◆ WHAT THE TASK REQUIRES
The lines to copy from the data below are those that hold the string "Table".

◆ AVAILABLE DATA
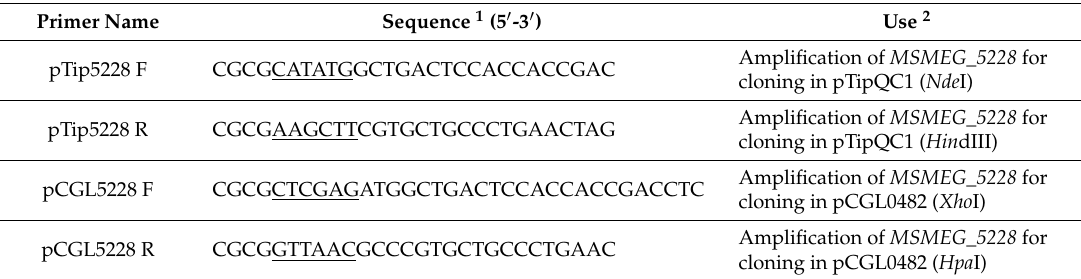
Table 2. Oligonucleotides used in this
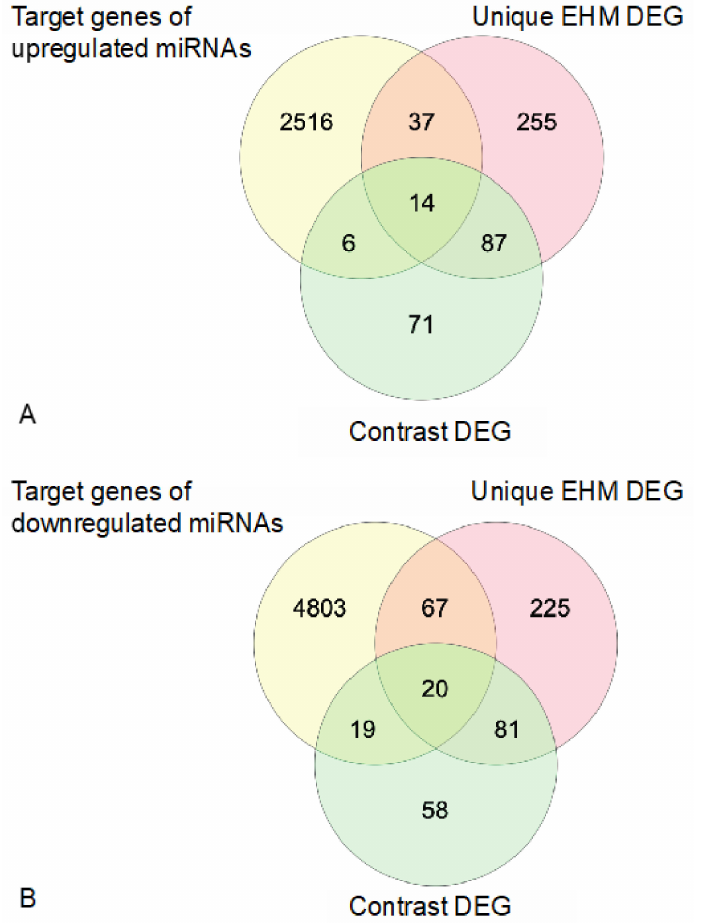
Figure 13. Venn diagrams highlighting genes identified as miRNA targets that were common to those differentially regulated in response to EHV-1 infection. ( A ) Predicted target genes of differ- entially upregulated miRNA that are common with differentially expressed genes unique to EHM horses (within group comparison) and/or differentially expressed genes in the contrast (between group comparison). ( B ) Predicted target genes of differentially downregulated miRNA that are common with differentially expressed genes unique to EHM horses (within group comparison) and/or differentially expressed genes in the contrast (between group)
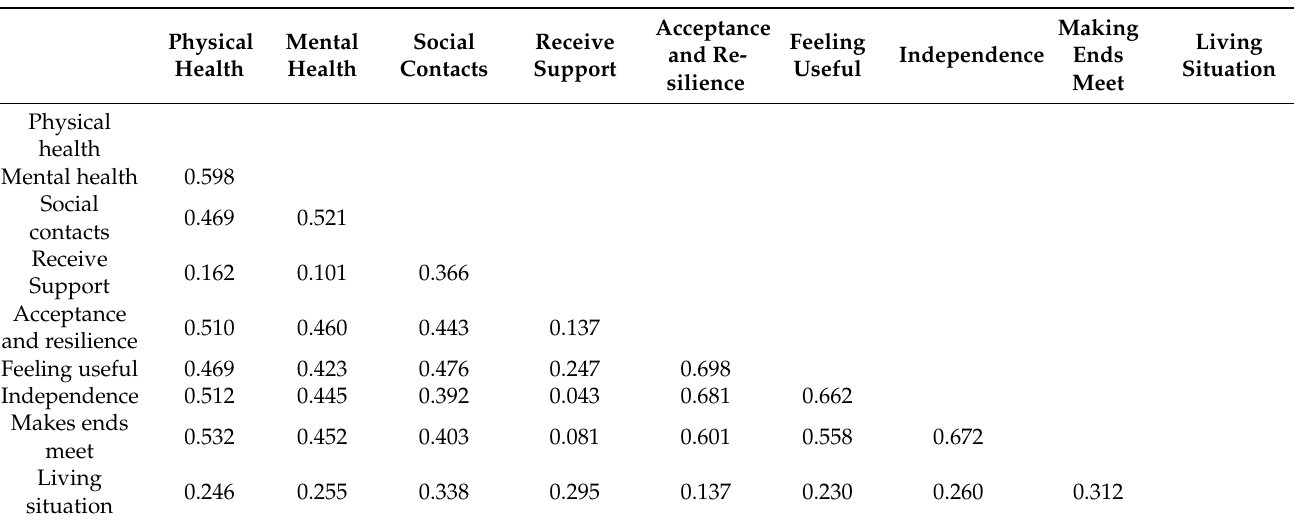
Figure 1. Response distributions (as percentage) by WOOP items, n = 353. Table 2. Spearman correlations among WOOP items, n =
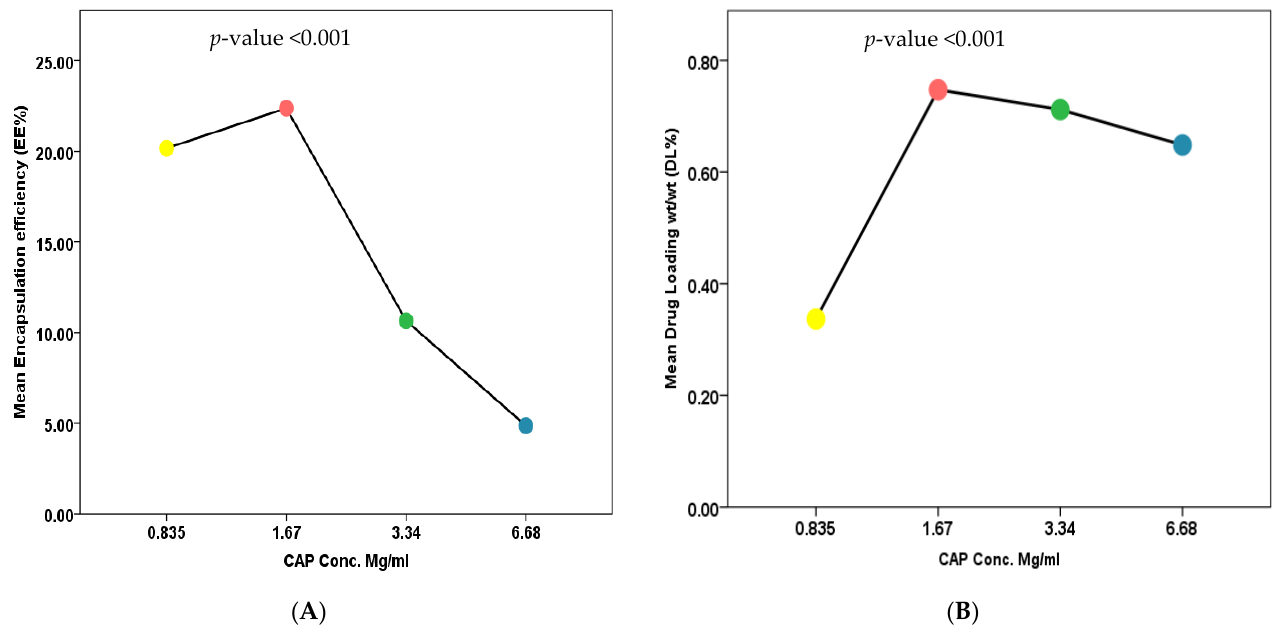
Figure 3. Effect of CAP amount on CAP-loaded nanoliposomes ( A ) %EE and ( B ) %DL. The results showed that we had a strong negative correlation as CAP amount in- creases in value, the %EE decreases in value with p value (2-tailed) at <0.001 and Pearson correlation of − 0.828, which means that we have a reverse relationship between CAP amount and %EE. Furthermore, when the impact of CAP amount on %DL was studied, data showed a significant difference across different formulas (F2, F4, F5, and F6) with p - value < 0.001. A multiple comparison was performed using LSD procedure at α = 0.05, where %DL data represented that F2 (mean = 0.75 ± 0.20), F5 (mean = 0.71 ± 0.06) and F6 (mean = 0.65 ± 0.15) were significantly higher %DL than F4 (mean = 0.34 ± 0.20) with p value < 0.001, < 0.001, and < 0.001, respectively. Whereas, F2 showed no significant differ- ence in comparison with F5 and F6 with p value = 0.637 and 0.197, respectively. Besides, F5 and F6 showed no significant difference with p = 0.470. From the data above, we found that F2 showed the highest mean of %DL, and as we increase CAP amount, there was a slight decrease in %DL, as shown in Figure 3. Maximum encapsulation of CAP inside liposomes in F2 was reached, with highest %DL and any increase in CAP amount could cause a reduction in %EE and %DL.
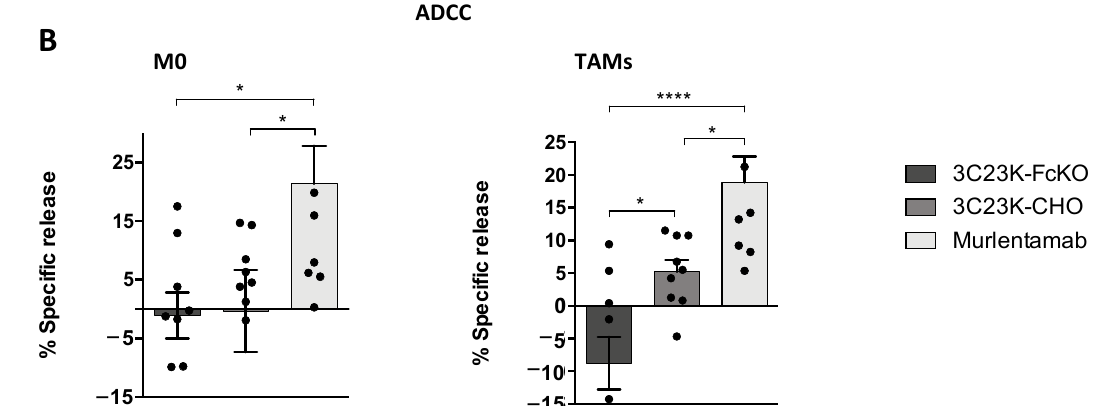
Figure 2. Murlentamab opsonization of SKOV3-R2 + increases macrophage anti-tumoral activity and antibody-dependent cell-mediated cytotoxicity (ADCC) killing. SKOV3-R2 + ovarian tumor cells were labeled with different 3C23K antibodies (3C23K-FcKO control, 3C23K-CHO normally fucosylated or murlentamab the low fucosylated form) and cultured in the presence of human monocyte-derived macrophages from healthy donors unstimulated (M0) or stimulated with M-CSF and IL-10 (tumor-associated macrophages (TAMs)). ( A ) Opsonized-SKOV3-R2 + cell number was determined by flow cytometry after one and two days of co-culture with M0 or TAMs. * p < 0.05; ** p < 0.01 compared 3C23K-FcKO vs. murlentamab at a given time ( B ) ADCC was performed after 4 h of co-culture between SKOV3-R2 + cells and M0 or TAMs. Data shown (mean ± SEM) are the results from three different experiments (performed with three different healthy donors). * p < 0.05; **** p < 0.0001. p values were determined using one-way ANOVA analysis followed by Tukey’s multiple comparisons test.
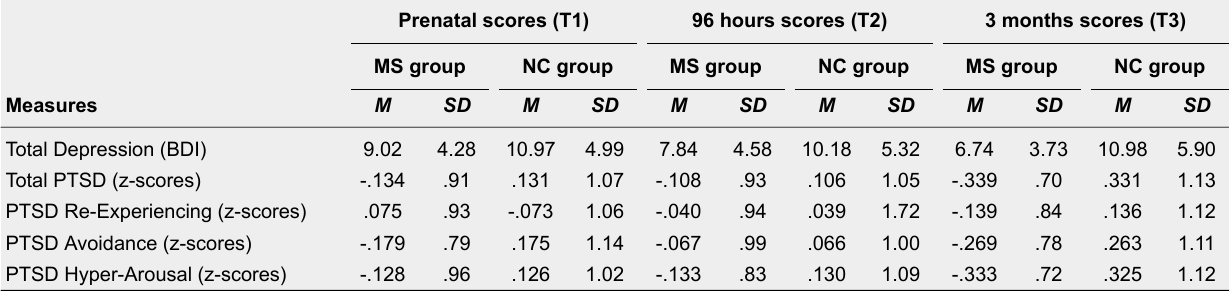
Descriptive Statistics for Depression and PTSD Symptoms at Prenatal, 96 Hours and 3 Months After Childbirth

◆ RESULT OF THE EXERCISE
Table 2. Oligonucleotides used in this
Figure 1. Response distributions (as percentage) by WOOP items, n = 353. Table 2. Spearman correlations among WOOP items, n =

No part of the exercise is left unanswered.